It's heartbreaking, but I think my long-standing dream (6 years in the making, 6 years in the breaking) of using the insights of structuralism for the purposes of designing the built environment is truly flawed. Ignoring for a moment the problems with structuralism, how it is insensitively taxonomic or violent - how it takes things apart in order to understand them; despite this, it remains a useful tool for understanding. My problem is that architecture always means, no matter what you do. To bastardize the old Jungian adage, "Invited or not, meaning will come."
The difficulty is in controlling that meaning in such an amnesiac and quick-paced era. When architects try and control the meaning of their work, the meaning shifts to representing their intention to mean. Put in semiotic terms, the most reliable mode of signification in architecture is indexical signification.
Kingwell points out in his article on 'Monumental/Conceptual Architecture', that art has to embody ideas rather than demonstrate them, or to "speak them". As he says: "Conceptual art can be strong only when the concepts are subordinate to the art rather than dominant."

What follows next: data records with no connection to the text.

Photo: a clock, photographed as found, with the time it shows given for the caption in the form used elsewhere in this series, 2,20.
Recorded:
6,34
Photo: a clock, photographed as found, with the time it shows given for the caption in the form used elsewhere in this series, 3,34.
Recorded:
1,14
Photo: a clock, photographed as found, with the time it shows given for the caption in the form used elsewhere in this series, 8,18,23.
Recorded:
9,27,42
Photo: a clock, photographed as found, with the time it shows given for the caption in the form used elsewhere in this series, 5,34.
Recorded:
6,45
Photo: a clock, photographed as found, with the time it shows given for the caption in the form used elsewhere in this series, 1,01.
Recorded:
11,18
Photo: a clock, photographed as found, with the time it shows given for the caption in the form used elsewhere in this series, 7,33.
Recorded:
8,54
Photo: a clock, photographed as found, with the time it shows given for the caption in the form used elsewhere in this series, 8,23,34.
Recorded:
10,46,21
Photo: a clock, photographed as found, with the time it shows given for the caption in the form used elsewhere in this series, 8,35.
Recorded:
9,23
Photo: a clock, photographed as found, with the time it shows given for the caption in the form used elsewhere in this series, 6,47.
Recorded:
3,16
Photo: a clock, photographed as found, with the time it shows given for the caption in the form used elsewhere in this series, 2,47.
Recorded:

This is the problem with conceptual art - it quickly shifts from being considered profound to being considered pretentious if its dominant characteristic is its concept. If the dominant characteristic is aesthetic, and the idea is embodied (as in the case of Magritte, I would argue), then the work is of much greater value.
I feel that this relates directly to my relationship with the dream of structuralist design. Plenty can be learned about the built environment through the application of a range of analytic tools, but when it comes to the project of 'making' the same tools can not be applied. If architecture is to communicate, it must embody the ideas. Being conceptual architecture is not enough - it must become an architecture of ideas.